## WRITTEN EXERCISE 1:
Please answer these from the question about the Stack class:
(a) What does the writer instantiate in the Stack constructor?
(b) Which tool no longer resolves the LL instance when a Stack member function is being coded?
(c) Which two int members are declared under private in the Stack class code?

1

I am writing member functions for a Stack class. I have a linked list (LL) nested-class as a member of the Stack class. In the Stack constructor, I instantiate a new linked list which calls the LL constructor. Using the LL's member functions I generate a new node and point it at the 1st stack. This resolves fine.

However, when I am coding a Stack member function eclipse no longer resolves the LL instance generated in the Stack constructor nor the LL member function that I am trying to call.

I have tried switching the nested class between private and public member designations. I also tried to connect the nested-class (LL) with it enclosing/parent class (Stack) by making the enclosing class a member of the nested class like in the previous question/response:

Nested Class member function can't access function of enclosing class. Why?

Neither have had an effect

No problems here:
class Stack
{
private:
   int height, top_element;
   class LL
   {
      push_front(string* new_address)
      {
         // ... definition 
      }
      //...  more nested-class members
   };
public:
   Stack(); // constructor
   void push(string); // enclosing class member
};

Stack constructor is fine as well:

Stack::Stack(int size)

## SOURCE MATERIAL:
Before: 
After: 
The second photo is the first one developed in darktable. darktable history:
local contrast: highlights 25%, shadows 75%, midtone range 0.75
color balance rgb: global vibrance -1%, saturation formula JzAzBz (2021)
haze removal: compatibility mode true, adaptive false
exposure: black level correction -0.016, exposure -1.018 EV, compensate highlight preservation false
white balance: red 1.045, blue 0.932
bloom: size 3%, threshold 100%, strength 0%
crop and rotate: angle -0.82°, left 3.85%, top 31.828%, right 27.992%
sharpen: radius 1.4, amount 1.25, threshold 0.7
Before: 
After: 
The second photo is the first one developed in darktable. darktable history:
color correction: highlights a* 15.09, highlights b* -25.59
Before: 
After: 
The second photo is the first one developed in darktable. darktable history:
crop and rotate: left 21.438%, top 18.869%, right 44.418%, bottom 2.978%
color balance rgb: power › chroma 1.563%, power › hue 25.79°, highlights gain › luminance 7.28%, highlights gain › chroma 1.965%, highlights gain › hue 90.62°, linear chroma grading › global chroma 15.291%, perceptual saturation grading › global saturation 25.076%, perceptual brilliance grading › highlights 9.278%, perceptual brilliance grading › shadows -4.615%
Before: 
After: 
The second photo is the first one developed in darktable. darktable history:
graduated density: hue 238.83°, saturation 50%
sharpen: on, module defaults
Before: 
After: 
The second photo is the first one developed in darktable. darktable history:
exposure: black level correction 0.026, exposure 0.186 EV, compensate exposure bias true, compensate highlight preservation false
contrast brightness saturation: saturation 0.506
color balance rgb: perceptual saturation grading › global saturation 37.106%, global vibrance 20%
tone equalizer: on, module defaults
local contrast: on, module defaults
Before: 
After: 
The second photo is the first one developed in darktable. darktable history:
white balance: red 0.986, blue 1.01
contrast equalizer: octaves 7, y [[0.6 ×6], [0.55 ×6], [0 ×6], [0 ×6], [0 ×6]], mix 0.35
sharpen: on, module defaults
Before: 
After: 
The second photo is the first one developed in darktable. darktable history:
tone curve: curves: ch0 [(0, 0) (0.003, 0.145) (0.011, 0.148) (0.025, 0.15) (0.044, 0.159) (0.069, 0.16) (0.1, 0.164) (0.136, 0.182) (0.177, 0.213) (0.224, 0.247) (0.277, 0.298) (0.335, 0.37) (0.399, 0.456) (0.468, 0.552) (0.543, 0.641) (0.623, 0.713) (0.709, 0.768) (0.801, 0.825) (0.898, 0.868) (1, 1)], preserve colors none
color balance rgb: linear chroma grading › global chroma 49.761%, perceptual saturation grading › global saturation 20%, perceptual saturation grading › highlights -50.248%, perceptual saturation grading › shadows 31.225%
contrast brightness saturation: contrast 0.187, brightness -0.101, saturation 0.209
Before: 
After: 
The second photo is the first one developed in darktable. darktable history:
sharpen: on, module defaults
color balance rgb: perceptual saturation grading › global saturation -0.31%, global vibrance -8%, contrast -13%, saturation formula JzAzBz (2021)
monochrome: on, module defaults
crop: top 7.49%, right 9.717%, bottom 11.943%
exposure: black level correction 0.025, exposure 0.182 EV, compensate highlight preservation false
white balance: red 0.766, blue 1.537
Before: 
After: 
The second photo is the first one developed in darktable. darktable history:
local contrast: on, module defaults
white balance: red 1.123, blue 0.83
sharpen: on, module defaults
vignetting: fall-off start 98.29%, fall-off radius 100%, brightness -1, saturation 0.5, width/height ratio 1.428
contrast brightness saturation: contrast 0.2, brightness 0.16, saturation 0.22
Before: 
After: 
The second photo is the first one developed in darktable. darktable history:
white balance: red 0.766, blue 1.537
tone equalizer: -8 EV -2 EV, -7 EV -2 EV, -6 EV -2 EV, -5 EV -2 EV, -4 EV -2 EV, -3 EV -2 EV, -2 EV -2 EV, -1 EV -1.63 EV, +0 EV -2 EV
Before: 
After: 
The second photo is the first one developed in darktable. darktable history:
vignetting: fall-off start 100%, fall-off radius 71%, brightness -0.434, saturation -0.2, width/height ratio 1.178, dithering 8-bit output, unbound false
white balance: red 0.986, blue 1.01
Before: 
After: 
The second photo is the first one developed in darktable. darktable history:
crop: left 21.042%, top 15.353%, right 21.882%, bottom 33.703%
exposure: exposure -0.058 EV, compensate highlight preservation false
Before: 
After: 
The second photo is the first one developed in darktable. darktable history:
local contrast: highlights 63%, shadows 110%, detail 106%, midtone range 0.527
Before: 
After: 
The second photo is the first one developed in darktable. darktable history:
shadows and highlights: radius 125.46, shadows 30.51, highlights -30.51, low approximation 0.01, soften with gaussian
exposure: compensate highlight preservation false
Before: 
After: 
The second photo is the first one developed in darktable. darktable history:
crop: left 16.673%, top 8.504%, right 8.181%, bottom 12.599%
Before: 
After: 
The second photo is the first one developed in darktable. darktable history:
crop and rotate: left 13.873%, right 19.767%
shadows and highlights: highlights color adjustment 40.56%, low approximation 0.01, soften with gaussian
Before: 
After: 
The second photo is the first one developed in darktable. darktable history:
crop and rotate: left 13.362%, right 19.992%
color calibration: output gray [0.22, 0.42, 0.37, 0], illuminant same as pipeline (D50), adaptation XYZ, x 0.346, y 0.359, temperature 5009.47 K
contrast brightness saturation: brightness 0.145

## WRITTEN EXERCISE 2:
Swap "developed in" for "processed in" in the stretch of the listing from its start through the line containing "bloom: size 3%, threshold 100%, strength 0%", giving those lines again with nothing else changed.

## RESPONSE 1:
(a) A new linked list.
(b) Eclipse.
(c) height and top_element.

## RESPONSE 2:
Before: 
After: 
The second photo is the first one processed in darktable. darktable history:
local contrast: highlights 25%, shadows 75%, midtone range 0.75
color balance rgb: global vibrance -1%, saturation formula JzAzBz (2021)
haze removal: compatibility mode true, adaptive false
exposure: black level correction -0.016, exposure -1.018 EV, compensate highlight preservation false
white balance: red 1.045, blue 0.932
bloom: size 3%, threshold 100%, strength 0%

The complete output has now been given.